━━━━━ Records supplied

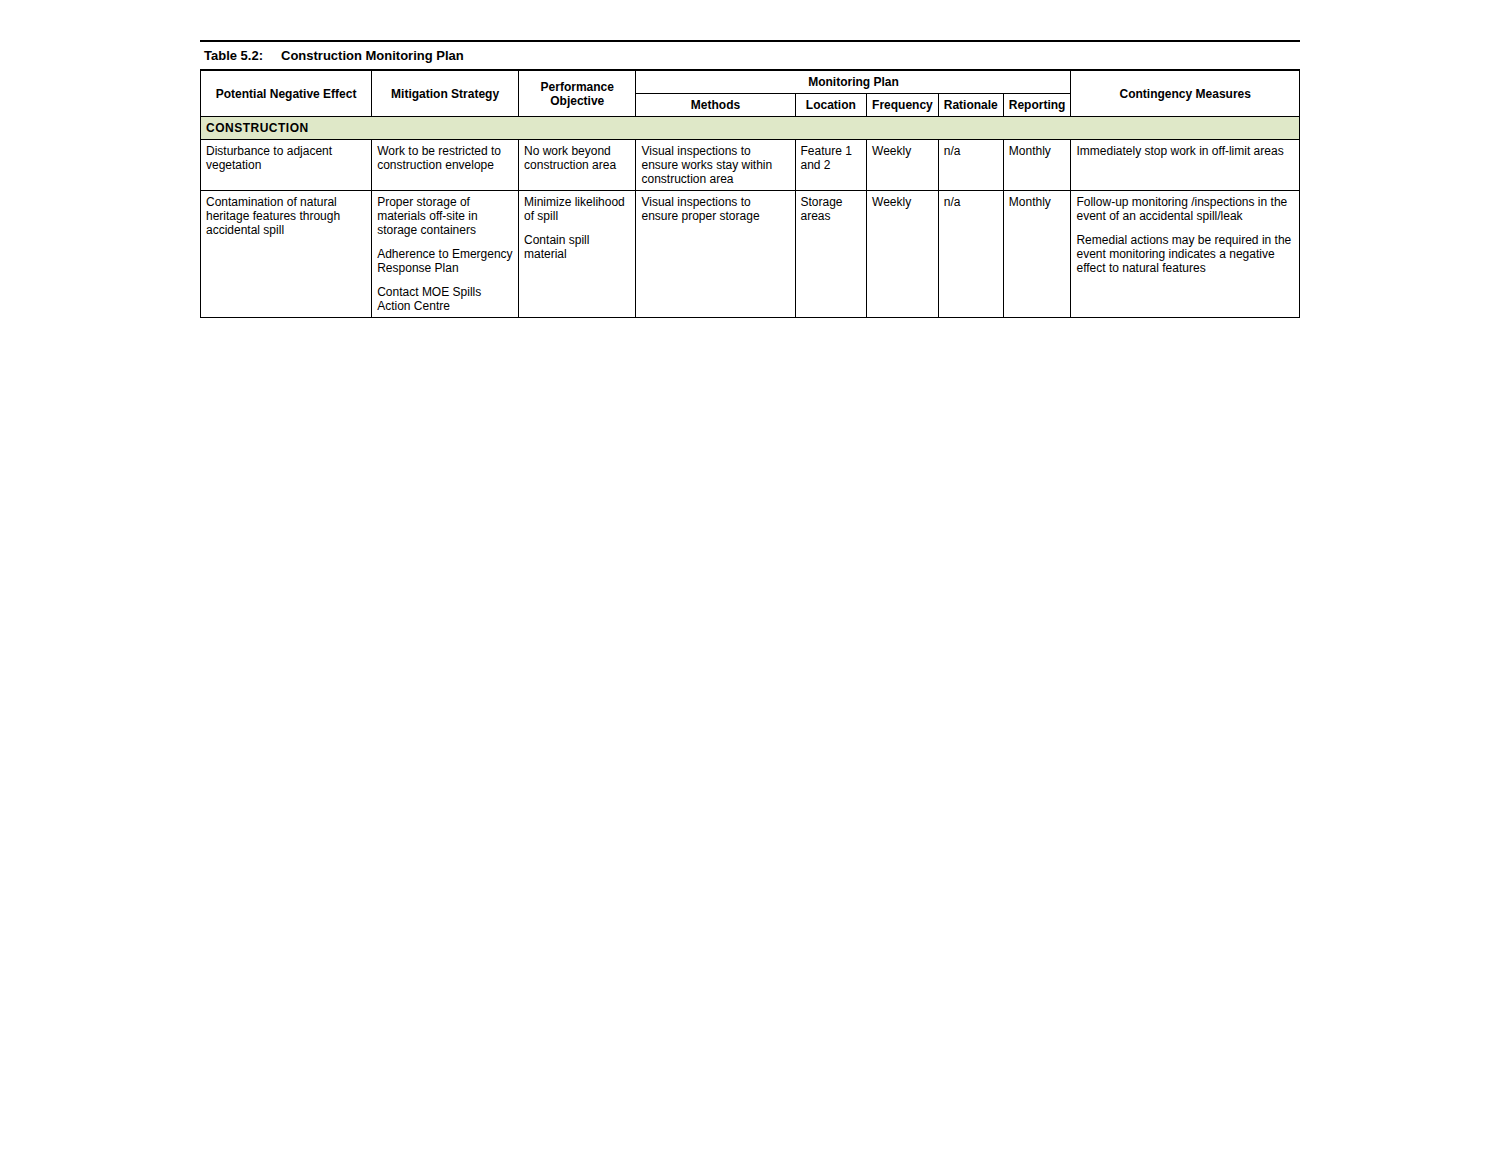Table 5.2: Construction Monitoring Plan
| Potential Negative Effect | Mitigation Strategy | Performance Objective | Monitoring Plan | Contingency Measures |
| --- | --- | --- | --- | --- |
| Methods | Location | Frequency | Rationale | Reporting |
| CONSTRUCTION |
| Disturbance to adjacent vegetation | Work to be restricted to construction envelope | No work beyond construction area | Visual inspections to ensure works stay within construction area | Feature 1 and 2 | Weekly | n/a | Monthly | Immediately stop work in off-limit areas |
| Contamination of natural heritage features through accidental spill | Proper storage of materials off-site in storage containers Adherence to Emergency Response Plan Contact MOE Spills Action Centre | Minimize likelihood of spill Contain spill material | Visual inspections to ensure proper storage | Storage areas | Weekly | n/a | Monthly | Follow-up monitoring /inspections in the event of an accidental spill/leak Remedial actions may be required in the event monitoring indicates a negative effect to natural features |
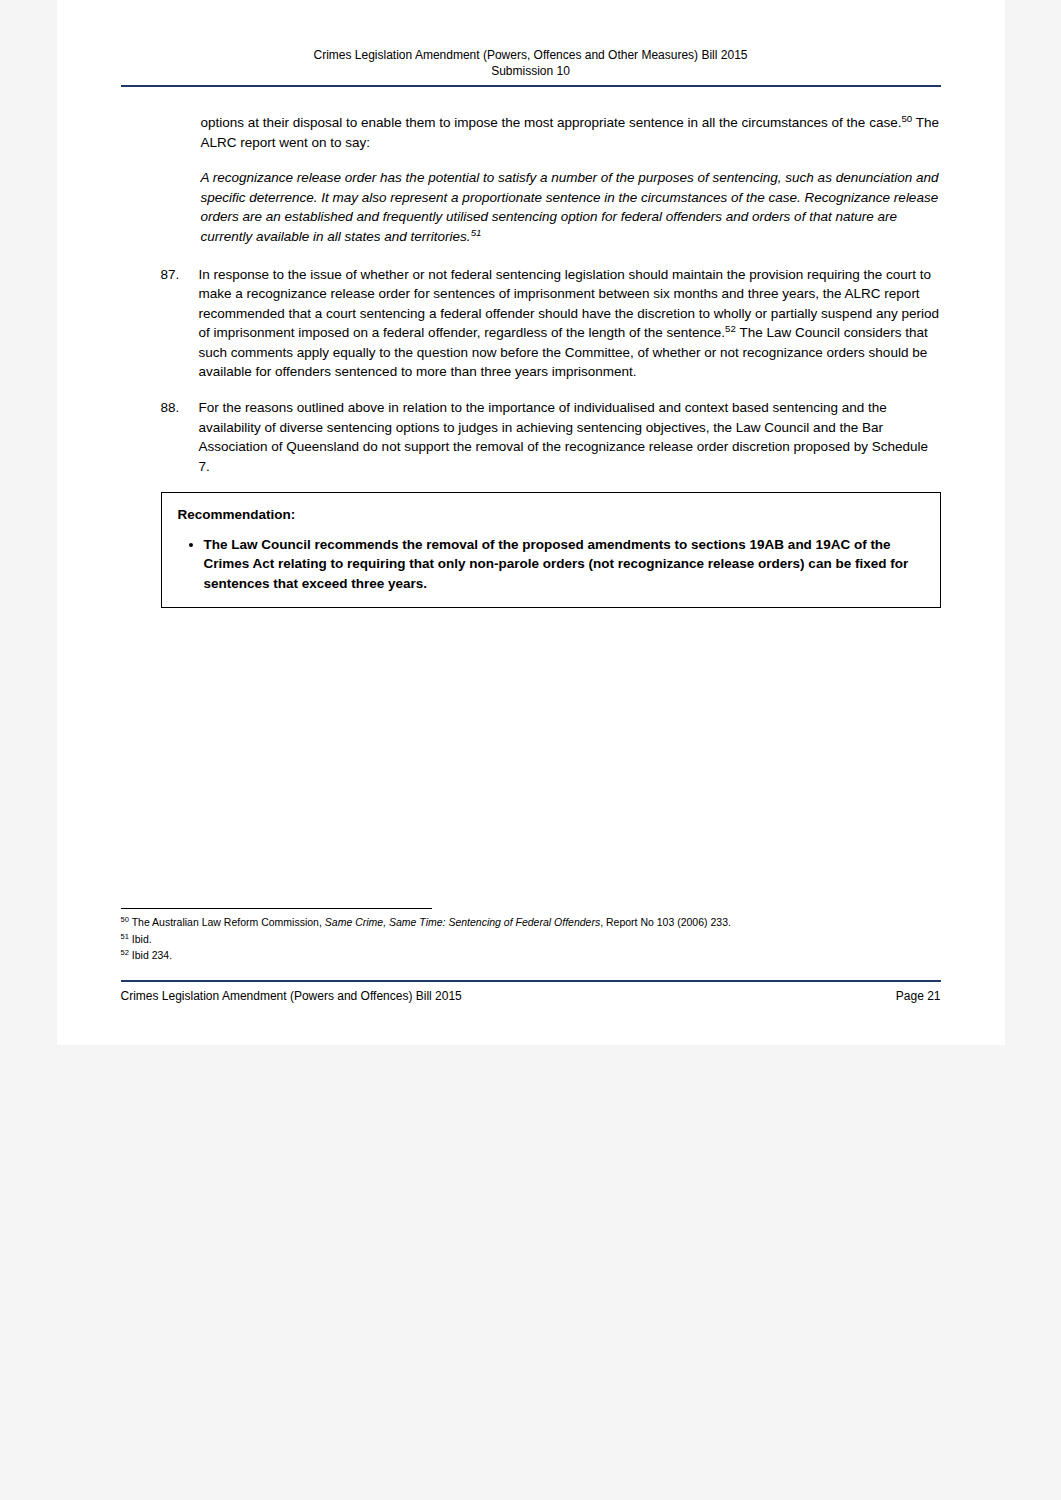Crimes Legislation Amendment (Powers, Offences and Other Measures) Bill 2015
Submission 10
options at their disposal to enable them to impose the most appropriate sentence in all the circumstances of the case.50 The ALRC report went on to say:
A recognizance release order has the potential to satisfy a number of the purposes of sentencing, such as denunciation and specific deterrence. It may also represent a proportionate sentence in the circumstances of the case. Recognizance release orders are an established and frequently utilised sentencing option for federal offenders and orders of that nature are currently available in all states and territories.51
87. In response to the issue of whether or not federal sentencing legislation should maintain the provision requiring the court to make a recognizance release order for sentences of imprisonment between six months and three years, the ALRC report recommended that a court sentencing a federal offender should have the discretion to wholly or partially suspend any period of imprisonment imposed on a federal offender, regardless of the length of the sentence.52 The Law Council considers that such comments apply equally to the question now before the Committee, of whether or not recognizance orders should be available for offenders sentenced to more than three years imprisonment.
88. For the reasons outlined above in relation to the importance of individualised and context based sentencing and the availability of diverse sentencing options to judges in achieving sentencing objectives, the Law Council and the Bar Association of Queensland do not support the removal of the recognizance release order discretion proposed by Schedule 7.
Recommendation:
The Law Council recommends the removal of the proposed amendments to sections 19AB and 19AC of the Crimes Act relating to requiring that only non-parole orders (not recognizance release orders) can be fixed for sentences that exceed three years.
50 The Australian Law Reform Commission, Same Crime, Same Time: Sentencing of Federal Offenders, Report No 103 (2006) 233.
51 Ibid.
52 Ibid 234.
Crimes Legislation Amendment (Powers and Offences) Bill 2015 Page 21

━━━━━━━━━━

● **What to produce**
Transcribe all records verbatim, no pictures.

● **Result of this exercise**
Table 5.2: Construction Monitoring Plan
| Potential Negative Effect | Mitigation Strategy | Performance Objective | Monitoring Plan | Contingency Measures |
| --- | --- | --- | --- | --- |
| Methods | Location | Frequency | Rationale | Reporting |
| CONSTRUCTION |
| Disturbance to adjacent vegetation | Work to be restricted to construction envelope | No work beyond construction area | Visual inspections to ensure works stay within construction area | Feature 1 and 2 | Weekly | n/a | Monthly | Immediately stop work in off-limit areas |
| Contamination of natural heritage features through accidental spill | Proper storage of materials off-site in storage containers Adherence to Emergency Response Plan Contact MOE Spills Action Centre | Minimize likelihood of spill Contain spill material | Visual inspections to ensure proper storage | Storage areas | Weekly | n/a | Monthly | Follow-up monitoring /inspections in the event of an accidental spill/leak Remedial actions may be required in the event monitoring indicates a negative effect to natural features |
Crimes Legislation Amendment (Powers, Offences and Other Measures) Bill 2015
Submission 10
options at their disposal to enable them to impose the most appropriate sentence in all the circumstances of the case.50 The ALRC report went on to say:
A recognizance release order has the potential to satisfy a number of the purposes of sentencing, such as denunciation and specific deterrence. It may also represent a proportionate sentence in the circumstances of the case. Recognizance release orders are an established and frequently utilised sentencing option for federal offenders and orders of that nature are currently available in all states and territories.51
87. In response to the issue of whether or not federal sentencing legislation should maintain the provision requiring the court to make a recognizance release order for sentences of imprisonment between six months and three years, the ALRC report recommended that a court sentencing a federal offender should have the discretion to wholly or partially suspend any period of imprisonment imposed on a federal offender, regardless of the length of the sentence.52 The Law Council considers that such comments apply equally to the question now before the Committee, of whether or not recognizance orders should be available for offenders sentenced to more than three years imprisonment.
88. For the reasons outlined above in relation to the importance of individualised and context based sentencing and the availability of diverse sentencing options to judges in achieving sentencing objectives, the Law Council and the Bar Association of Queensland do not support the removal of the recognizance release order discretion proposed by Schedule 7.
Recommendation:
The Law Council recommends the removal of the proposed amendments to sections 19AB and 19AC of the Crimes Act relating to requiring that only non-parole orders (not recognizance release orders) can be fixed for sentences that exceed three years.
50 The Australian Law Reform Commission, Same Crime, Same Time: Sentencing of Federal Offenders, Report No 103 (2006) 233.
51 Ibid.
52 Ibid 234.
Crimes Legislation Amendment (Powers and Offences) Bill 2015 Page 21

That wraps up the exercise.